Study text.
----------------------------------------

Re: Streaming Audio to CAPI



Hi,

Kinfe Tadesse wrote:

I am using C++ compiler. But I use C standard functions here and there
when I feel they are easier.

If it's C, you're invading the implementation namespace here by using
an identifier starting with an underscore. Don't do that, as it leads
to undefined behaviour. From a C point of view _DATA_B3_R might very
well expand to system("format c: /y") or something similar.


What?? I didn't know this. "format C:/y"? This is the most catastrophic
thing I can imagine. If you really meant it, it is something I want to
share with many other people using C.

Hmmm, I don't know if that holds true with C++ -- I haven't even read
the C++ ISO standard, while I could probably recite the ISO C
standard. There are some pitfalls indeed -- identifiers starting with
underscores are prohibited for users, as are identifiers starting with
"str" after including <string.h> and so on.

While of course in reality _DATA_B3_R won't be defined by your
C-compiler to "format c: /y" or similar, it legally could and there'd
be no one you could sue. As soon as you leave the realms of defined
behaviour everything becomes undefined by definition. Heh. Pun
intended.

[lots of snippage]

I'd recommend writing a bunch of encoder/decoder functions which
write to/read from a buffer (an array of bytes, that is). Get started by
implementing something like write_byte(), write_word(), write_length()

----------------------------------------

The data.
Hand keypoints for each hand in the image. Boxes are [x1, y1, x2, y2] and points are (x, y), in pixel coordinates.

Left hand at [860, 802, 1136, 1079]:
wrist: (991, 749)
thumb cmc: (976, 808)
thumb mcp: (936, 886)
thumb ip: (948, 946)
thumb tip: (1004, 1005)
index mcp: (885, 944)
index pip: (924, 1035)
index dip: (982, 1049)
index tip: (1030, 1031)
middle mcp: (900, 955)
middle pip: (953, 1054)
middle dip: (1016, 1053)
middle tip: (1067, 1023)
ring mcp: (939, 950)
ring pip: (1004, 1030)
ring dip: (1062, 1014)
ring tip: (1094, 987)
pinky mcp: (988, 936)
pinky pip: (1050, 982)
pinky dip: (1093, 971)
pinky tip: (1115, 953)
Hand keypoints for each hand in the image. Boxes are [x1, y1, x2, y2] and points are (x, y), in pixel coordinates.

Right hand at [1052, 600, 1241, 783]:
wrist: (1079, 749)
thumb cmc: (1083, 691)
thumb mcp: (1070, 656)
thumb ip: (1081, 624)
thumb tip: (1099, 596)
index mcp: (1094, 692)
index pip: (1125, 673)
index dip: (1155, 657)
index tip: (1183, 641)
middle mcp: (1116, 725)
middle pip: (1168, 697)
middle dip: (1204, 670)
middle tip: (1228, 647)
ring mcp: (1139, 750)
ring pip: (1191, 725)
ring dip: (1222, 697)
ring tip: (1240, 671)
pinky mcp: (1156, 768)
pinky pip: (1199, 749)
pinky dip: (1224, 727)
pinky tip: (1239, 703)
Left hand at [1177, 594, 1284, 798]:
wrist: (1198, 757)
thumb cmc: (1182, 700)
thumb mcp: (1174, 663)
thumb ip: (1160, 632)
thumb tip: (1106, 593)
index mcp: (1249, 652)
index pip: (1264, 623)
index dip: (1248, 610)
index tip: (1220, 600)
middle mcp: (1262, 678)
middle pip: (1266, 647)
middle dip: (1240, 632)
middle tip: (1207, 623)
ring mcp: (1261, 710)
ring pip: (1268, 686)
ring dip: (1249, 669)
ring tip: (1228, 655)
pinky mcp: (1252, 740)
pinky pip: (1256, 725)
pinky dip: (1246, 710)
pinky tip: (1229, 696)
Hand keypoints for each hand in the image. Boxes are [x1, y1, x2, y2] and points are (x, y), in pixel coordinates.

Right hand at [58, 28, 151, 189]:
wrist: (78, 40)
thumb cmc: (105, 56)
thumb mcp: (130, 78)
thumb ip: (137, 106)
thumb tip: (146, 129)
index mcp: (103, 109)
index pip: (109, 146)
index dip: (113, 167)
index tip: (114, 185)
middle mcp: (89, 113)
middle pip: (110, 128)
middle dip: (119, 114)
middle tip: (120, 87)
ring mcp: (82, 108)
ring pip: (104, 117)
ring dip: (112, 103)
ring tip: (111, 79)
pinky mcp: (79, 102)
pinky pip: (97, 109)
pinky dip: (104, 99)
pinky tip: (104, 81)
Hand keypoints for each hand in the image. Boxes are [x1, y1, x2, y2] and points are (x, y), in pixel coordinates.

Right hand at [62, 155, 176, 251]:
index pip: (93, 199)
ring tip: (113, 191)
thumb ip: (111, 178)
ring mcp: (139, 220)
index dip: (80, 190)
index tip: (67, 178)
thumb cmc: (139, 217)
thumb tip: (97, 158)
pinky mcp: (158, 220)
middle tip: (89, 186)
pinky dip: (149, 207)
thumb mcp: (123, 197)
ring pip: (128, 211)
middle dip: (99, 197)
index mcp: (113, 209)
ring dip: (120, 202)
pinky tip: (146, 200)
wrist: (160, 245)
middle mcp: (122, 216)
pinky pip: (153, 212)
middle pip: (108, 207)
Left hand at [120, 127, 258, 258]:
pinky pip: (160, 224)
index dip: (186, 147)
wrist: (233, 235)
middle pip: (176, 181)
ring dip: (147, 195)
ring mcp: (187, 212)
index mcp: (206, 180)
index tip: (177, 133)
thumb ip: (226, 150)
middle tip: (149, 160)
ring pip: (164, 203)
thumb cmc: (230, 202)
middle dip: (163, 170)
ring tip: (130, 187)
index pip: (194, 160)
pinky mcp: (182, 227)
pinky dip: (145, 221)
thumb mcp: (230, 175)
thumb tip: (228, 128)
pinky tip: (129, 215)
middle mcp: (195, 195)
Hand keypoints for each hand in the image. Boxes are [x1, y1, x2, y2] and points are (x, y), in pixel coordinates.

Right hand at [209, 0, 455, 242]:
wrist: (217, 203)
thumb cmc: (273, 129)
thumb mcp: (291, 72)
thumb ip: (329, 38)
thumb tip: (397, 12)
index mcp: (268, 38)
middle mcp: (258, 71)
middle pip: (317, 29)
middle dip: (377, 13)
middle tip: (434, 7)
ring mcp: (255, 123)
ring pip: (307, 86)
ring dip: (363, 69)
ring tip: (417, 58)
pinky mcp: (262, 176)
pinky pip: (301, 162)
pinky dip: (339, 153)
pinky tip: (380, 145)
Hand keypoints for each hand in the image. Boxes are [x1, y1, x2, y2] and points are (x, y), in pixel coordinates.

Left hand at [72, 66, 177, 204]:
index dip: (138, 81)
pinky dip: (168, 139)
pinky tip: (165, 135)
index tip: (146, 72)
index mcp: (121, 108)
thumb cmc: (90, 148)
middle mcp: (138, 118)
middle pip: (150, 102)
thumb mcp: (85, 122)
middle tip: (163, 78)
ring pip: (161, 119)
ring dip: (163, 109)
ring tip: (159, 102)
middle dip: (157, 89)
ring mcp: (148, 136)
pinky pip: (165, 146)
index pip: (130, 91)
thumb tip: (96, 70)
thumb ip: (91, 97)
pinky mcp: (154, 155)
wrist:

----------------------------------------

Complete the following.
a) In the post on streaming audio to CAPI, retype everything from "I am using C++" down to "people using C.".
b) In the post on streaming audio to CAPI, which identifiers does the writer say are prohibited for users after including <string.h>?

Answers by item.
a)
I am using C++ compiler. But I use C standard functions here and there
when I feel they are easier.

If it's C, you're invading the implementation namespace here by using
an identifier starting with an underscore. Don't do that, as it leads
to undefined behaviour. From a C point of view _DATA_B3_R might very
well expand to system("format c: /y") or something similar.


What?? I didn't know this. "format C:/y"? This is the most catastrophic
thing I can imagine. If you really meant it, it is something I want to
share with many other people using C.

b) Identifiers starting with "str".